§ The task:
Give back exactly the lines of the material below, starting with the line with "flex-direction: row ->" and going on through the line with "background: #ef4444 ->".

§ Material to process:

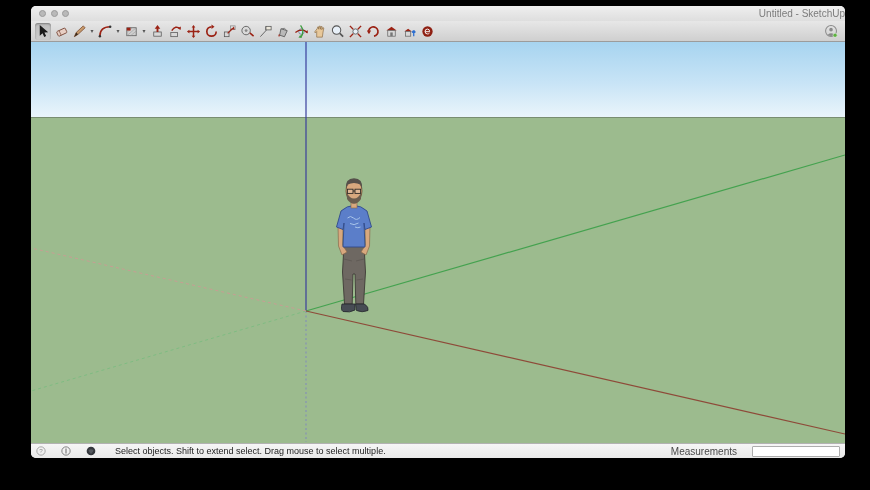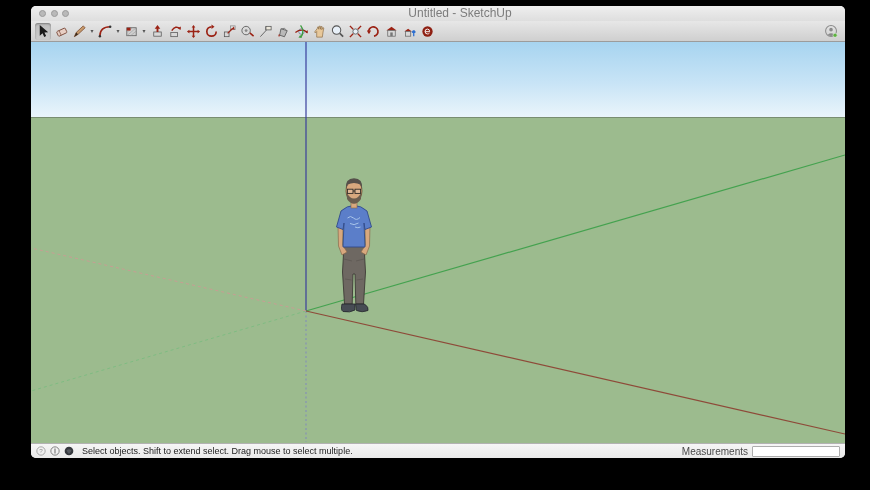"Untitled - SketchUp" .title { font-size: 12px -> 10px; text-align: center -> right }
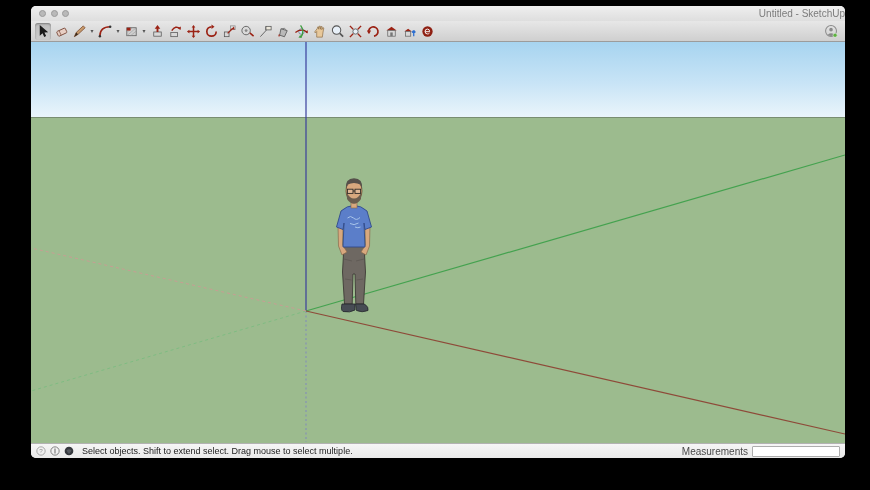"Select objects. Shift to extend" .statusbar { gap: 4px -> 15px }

---

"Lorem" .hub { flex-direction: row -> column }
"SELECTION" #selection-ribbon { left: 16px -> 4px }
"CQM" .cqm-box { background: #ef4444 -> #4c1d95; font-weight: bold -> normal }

§ Reply:
"Lorem" .hub { flex-direction: row -> column }
"SELECTION" #selection-ribbon { left: 16px -> 4px }
"CQM" .cqm-box { background: #ef4444 -> #4c1d95; font-weight: bold -> normal }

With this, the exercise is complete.